That's just it. She does not KNOW what she wants. She has told me that she wants us, wants the family, but is tired of the responsibilities that go along with that. I can understand that, but we made this choice TOGETHER!! Nobody was twisting her arm to be a SAHM for 20+ years.........that was her choice! I have never asked her to get a job, or do anything of the sort! It has all been her decision.

Bottom line, there has been some trust issues over the last couple of months.....she has done some things (not infidelity or anything like that) that I FELT were inappropriate, she did not. Emotionally, it has destroyed me! I am slowly getting back to where I was, but she has NOT made it easy by any means!!


----------



## VostroDH (Apr 16, 2012)

As a woman in her late 40's, I can attest to the drastic changes that hormones can invoke. I too have a sex drive through the roof, lost a lot of weight, and have been reevaluating my life in general--to the point of moving out. Unfortunately, my husband does not seem overly concerned about his lack of attention to my needs over the years and is only concerned with whether I'm having an affair (I'm not). If your W is directing positive energy your way via great sex or changing things up, go with it.


----------



## Anubis (Jul 12, 2011)

____________

_Directive 1:_
Reproduce the rows from the line containing "genus: Bigelowia" through the final line of the rows, including both ends.

Items from a data source
____________

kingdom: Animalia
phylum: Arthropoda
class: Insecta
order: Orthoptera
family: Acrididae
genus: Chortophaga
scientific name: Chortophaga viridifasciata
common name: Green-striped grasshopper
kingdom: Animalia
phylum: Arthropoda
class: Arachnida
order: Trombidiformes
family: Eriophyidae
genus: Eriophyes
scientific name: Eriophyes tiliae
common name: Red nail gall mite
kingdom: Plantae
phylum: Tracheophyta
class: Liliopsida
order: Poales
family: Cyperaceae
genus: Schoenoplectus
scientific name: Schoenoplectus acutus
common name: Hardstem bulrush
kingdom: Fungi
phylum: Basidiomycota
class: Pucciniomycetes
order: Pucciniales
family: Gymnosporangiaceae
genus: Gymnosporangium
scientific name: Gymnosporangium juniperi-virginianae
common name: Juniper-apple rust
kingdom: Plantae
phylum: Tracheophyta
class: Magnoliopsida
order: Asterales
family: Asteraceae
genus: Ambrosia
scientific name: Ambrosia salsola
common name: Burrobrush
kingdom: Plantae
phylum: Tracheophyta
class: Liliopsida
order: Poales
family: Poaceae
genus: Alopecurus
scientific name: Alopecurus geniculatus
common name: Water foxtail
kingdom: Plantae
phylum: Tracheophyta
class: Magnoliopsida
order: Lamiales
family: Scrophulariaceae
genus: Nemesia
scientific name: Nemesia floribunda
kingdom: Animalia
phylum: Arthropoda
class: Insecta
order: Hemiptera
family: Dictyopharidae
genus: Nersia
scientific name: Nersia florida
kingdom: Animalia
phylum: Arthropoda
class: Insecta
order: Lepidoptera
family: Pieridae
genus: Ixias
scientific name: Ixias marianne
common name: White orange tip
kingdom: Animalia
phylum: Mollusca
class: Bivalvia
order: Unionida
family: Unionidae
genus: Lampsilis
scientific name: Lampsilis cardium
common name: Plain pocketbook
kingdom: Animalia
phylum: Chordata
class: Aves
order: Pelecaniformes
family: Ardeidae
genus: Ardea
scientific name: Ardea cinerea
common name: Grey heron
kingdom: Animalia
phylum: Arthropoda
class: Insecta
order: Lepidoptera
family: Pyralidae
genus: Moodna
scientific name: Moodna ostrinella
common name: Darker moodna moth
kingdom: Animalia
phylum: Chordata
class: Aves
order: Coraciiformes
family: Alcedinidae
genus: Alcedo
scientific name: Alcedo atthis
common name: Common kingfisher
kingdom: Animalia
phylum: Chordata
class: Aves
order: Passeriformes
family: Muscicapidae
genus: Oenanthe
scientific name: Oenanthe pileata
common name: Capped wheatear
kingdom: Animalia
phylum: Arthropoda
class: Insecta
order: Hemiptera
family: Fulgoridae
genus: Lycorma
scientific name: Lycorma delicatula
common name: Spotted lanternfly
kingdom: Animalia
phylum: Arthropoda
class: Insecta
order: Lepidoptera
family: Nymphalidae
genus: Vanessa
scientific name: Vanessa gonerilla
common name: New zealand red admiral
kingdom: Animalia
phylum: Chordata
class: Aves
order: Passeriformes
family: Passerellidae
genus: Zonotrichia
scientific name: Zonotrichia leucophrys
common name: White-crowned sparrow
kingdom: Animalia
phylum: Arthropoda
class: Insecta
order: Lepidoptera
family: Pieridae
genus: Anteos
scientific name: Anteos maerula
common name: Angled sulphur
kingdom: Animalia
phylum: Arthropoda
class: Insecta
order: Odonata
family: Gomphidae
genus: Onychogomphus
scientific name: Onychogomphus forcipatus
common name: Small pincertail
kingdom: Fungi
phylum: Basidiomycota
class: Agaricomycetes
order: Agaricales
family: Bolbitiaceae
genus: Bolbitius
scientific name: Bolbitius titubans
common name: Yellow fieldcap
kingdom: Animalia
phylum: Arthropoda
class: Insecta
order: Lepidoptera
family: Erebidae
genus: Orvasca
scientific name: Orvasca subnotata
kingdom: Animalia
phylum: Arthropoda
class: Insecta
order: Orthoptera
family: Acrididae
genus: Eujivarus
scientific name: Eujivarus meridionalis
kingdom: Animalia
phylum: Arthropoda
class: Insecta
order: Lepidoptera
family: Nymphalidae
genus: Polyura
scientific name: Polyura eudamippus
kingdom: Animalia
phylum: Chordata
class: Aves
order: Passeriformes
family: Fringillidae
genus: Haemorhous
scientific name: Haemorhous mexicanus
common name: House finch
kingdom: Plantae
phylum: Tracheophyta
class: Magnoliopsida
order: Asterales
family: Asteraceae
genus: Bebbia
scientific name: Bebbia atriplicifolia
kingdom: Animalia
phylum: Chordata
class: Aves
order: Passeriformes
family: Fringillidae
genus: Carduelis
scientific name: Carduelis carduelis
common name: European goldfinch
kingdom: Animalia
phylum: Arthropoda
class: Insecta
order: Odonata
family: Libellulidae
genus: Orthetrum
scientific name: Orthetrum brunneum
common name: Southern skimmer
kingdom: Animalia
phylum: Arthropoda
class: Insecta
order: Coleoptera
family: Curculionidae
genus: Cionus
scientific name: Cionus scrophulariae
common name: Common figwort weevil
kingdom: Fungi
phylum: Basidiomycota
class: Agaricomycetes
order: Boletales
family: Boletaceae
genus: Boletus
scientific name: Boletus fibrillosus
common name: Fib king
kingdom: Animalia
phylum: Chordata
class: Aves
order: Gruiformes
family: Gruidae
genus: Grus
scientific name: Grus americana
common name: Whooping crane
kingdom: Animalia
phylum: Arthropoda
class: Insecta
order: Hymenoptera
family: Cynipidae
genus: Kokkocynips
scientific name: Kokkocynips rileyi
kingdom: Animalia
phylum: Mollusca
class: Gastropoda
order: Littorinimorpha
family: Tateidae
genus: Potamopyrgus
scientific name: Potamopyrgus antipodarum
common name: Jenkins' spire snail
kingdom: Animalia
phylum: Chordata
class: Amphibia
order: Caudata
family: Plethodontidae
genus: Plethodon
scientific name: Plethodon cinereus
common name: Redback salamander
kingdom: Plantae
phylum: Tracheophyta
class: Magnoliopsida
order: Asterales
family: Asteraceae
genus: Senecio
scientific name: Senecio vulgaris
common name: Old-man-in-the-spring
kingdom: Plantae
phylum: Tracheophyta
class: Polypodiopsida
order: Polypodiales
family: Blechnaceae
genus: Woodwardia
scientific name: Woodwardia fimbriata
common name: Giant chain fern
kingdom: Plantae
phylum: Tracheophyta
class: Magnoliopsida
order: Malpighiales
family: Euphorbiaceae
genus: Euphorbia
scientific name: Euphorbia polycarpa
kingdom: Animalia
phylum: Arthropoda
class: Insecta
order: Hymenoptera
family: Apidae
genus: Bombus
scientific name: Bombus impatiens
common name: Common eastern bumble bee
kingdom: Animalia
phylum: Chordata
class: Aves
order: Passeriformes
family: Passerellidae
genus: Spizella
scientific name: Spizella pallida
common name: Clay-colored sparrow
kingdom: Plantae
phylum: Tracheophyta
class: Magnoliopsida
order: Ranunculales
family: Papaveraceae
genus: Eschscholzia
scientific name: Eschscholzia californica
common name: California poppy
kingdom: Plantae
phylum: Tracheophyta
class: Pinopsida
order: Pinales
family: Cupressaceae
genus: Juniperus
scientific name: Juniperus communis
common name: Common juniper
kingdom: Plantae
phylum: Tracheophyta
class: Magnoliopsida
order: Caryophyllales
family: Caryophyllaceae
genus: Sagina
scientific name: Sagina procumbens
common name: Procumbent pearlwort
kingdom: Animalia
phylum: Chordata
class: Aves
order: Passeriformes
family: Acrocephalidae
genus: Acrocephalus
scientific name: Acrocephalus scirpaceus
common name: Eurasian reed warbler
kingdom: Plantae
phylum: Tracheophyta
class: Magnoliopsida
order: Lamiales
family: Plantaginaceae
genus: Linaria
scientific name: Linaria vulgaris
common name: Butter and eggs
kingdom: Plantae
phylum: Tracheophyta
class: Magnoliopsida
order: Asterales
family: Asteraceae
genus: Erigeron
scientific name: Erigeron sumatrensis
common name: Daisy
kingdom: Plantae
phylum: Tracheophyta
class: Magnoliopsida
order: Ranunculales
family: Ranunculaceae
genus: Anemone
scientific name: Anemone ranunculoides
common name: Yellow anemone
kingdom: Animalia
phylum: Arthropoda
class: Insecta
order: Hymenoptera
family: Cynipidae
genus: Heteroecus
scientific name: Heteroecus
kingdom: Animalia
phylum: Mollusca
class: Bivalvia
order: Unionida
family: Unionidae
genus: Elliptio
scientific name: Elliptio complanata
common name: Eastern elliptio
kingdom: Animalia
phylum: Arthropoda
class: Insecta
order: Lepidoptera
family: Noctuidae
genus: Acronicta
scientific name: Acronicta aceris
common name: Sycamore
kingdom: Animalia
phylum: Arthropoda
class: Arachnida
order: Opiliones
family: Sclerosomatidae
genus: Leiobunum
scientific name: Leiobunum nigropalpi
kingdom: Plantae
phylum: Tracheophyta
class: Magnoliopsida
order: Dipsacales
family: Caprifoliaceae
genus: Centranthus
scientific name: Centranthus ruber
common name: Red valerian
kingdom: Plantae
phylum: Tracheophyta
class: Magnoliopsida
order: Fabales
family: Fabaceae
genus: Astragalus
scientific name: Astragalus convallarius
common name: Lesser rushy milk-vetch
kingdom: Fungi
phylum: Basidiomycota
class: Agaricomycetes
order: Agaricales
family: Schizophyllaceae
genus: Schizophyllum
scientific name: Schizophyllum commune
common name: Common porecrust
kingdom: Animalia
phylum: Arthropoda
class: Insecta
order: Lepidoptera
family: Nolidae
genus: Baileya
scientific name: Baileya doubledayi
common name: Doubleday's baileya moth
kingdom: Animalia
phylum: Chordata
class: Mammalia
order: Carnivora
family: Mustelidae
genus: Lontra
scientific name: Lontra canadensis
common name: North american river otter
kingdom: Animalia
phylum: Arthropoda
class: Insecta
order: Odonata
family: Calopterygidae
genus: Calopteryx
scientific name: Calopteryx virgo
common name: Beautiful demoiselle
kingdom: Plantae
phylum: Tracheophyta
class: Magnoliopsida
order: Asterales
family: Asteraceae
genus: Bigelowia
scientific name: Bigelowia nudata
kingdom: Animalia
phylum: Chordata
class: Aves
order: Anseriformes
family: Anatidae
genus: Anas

____________

_Directive 2:_
In the forum thread, for how many years does the first poster say his wife chose to be a stay-at-home mom?

_Complete answer 1:_
genus: Bigelowia
scientific name: Bigelowia nudata
kingdom: Animalia
phylum: Chordata
class: Aves
order: Anseriformes
family: Anatidae
genus: Anas

_Complete answer 2:_
For more than 20 years.